Search code examples
phparraysregexpreg-splitmathematical-expressions

Split mathematic expression into array without splitting subexpressions between parentheses and single quotes


Let's say I have this string:

1 + 2 * (3 + (23 + 53 - (132 / 5) + 5) - 1) + 2 / 'test + string' - 52

I want to split it into an array of operators and non-operators, but anything between the () and ' must not be split.

I want the output to be:

[1, "+", 2, "*", "(3 + (23 + 53 - (132 / 5) + 5) - 1)", "+", 2, "/", "'test + string'", "-", 52]

I'm using this code:

preg_split("~['\(][^'()]*['\)](*SKIP)(*F)|([+\-*/^])+~", $str, -1, PREG_SPLIT_DELIM_CAPTURE);

The technique does what I want with the operators and the ', but not for (). However it only keeps (132 / 5) (the deepest nested parenthetical expression) and splits all the other ones, giving me this output:

[1, "+", 2, "*", "(3", "+", "(23", "+", 53, "-", "(132 / 5)", "+", "5)", "-", "1)", "+", 2, "/", "'test + string'", "-", 52]

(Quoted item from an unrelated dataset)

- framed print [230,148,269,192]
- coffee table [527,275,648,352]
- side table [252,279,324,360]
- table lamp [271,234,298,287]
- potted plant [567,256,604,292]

How can I ensure that the outermost parenthetical expression and all of its contents remain together?


Solution

  • You might use a pattern to recurse the first sub pattern matching balanced parenthesis and then use the SKIP FAIL. After the alternation you can still use the capture group, which will be group 2 and the values will be kept due to the PREG_SPLIT_DELIM_CAPTURE flag.

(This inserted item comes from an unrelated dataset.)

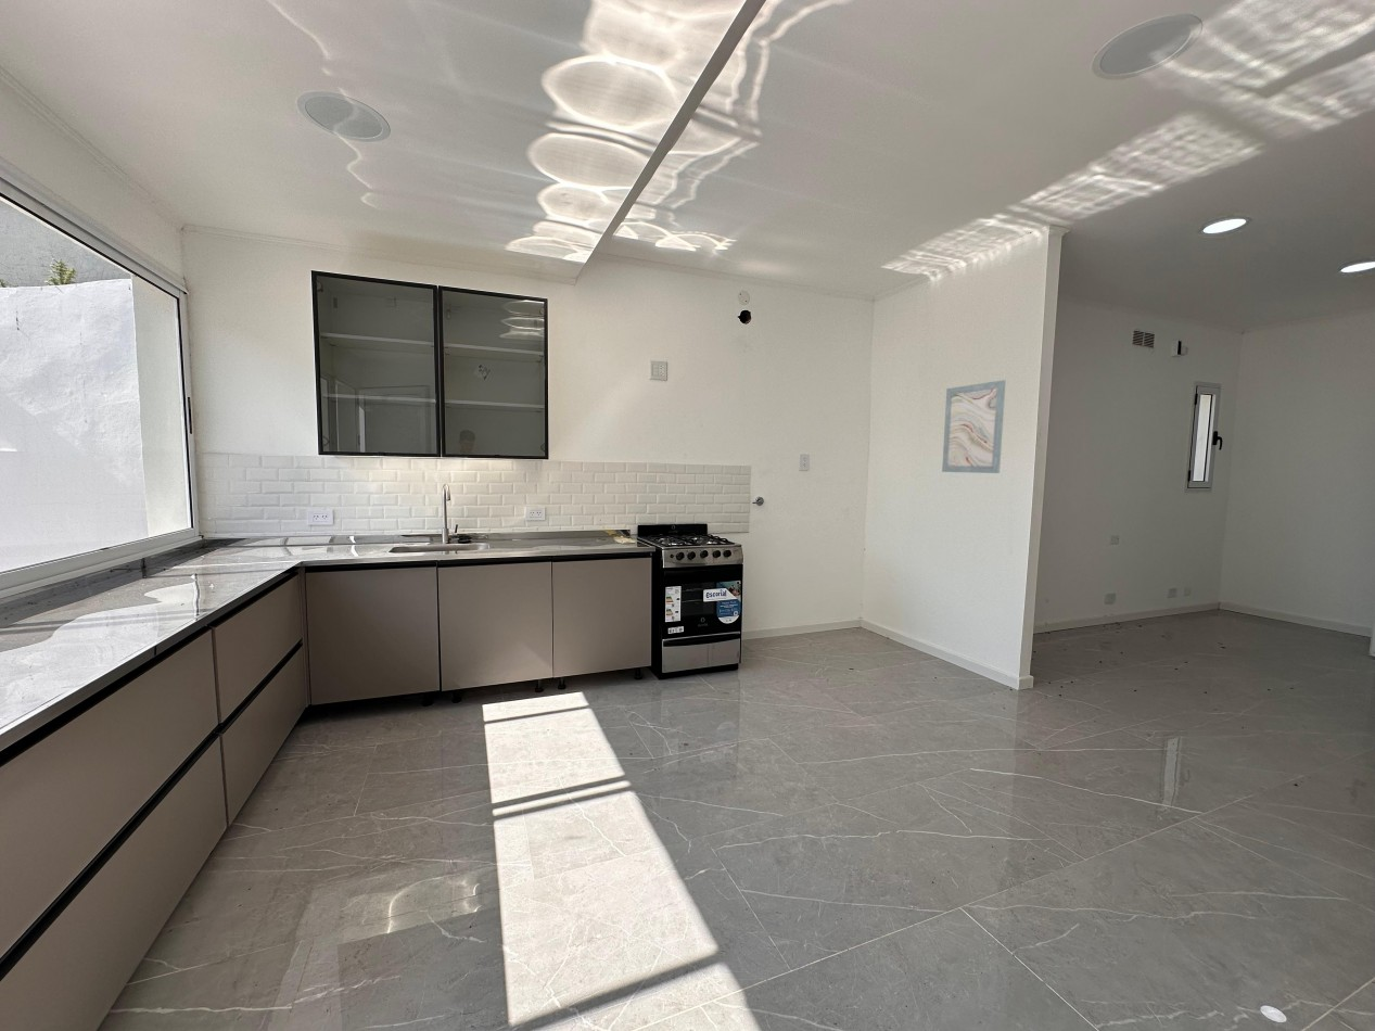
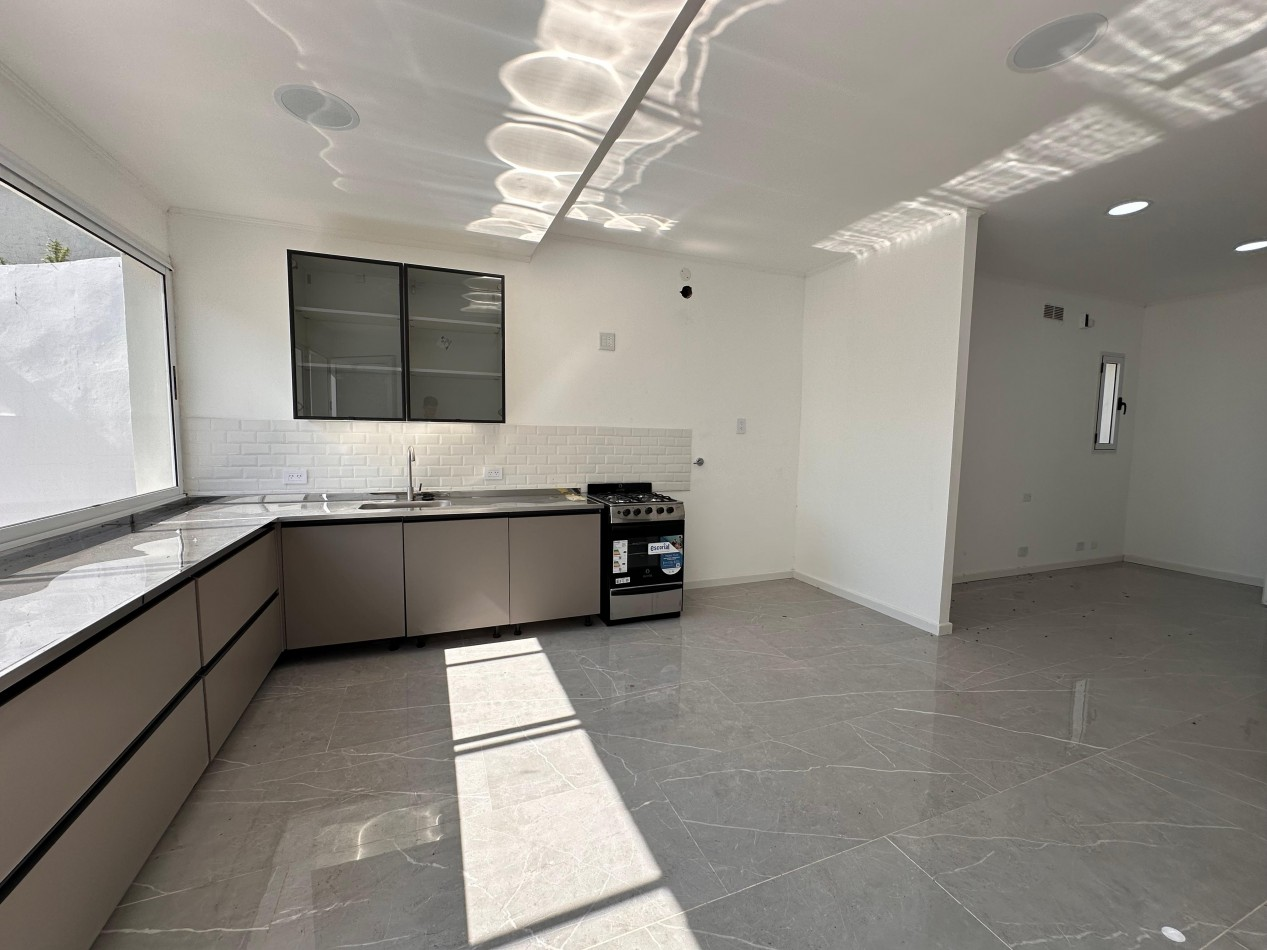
- wall art [941,379,1007,474]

    To remove the empty entries, you can add the PREG_SPLIT_NO_EMPTY flag.

    (?:(\((?:[^()]++|(?1))*\))|'[^']*')(*SKIP)(*F)|([+\-*/^])
    

    Regex demo

    $str = "1 + 2 * (3 + (23 + 53 - (132 / 5) + 5) - 1) + 2 / 'test + string' - 52";
    $result = preg_split("~(?:(\((?:[^()]++|(?1))*\))|'[^']*')(*SKIP)(*F)|([+\-*/^])~", $str, -1, PREG_SPLIT_DELIM_CAPTURE | PREG_SPLIT_NO_EMPTY);
    
    print_r($result);
    

    Output

    Array
    (
        [0] => 1 
        [1] => +
        [2] =>  2 
        [3] => *
        [4] =>  (3 + (23 + 53 - (132 / 5) + 5) - 1) 
        [5] => +
        [6] =>  2 
        [7] => /
        [8] =>  'test + string' 
        [9] => -
        [10] =>  52
    )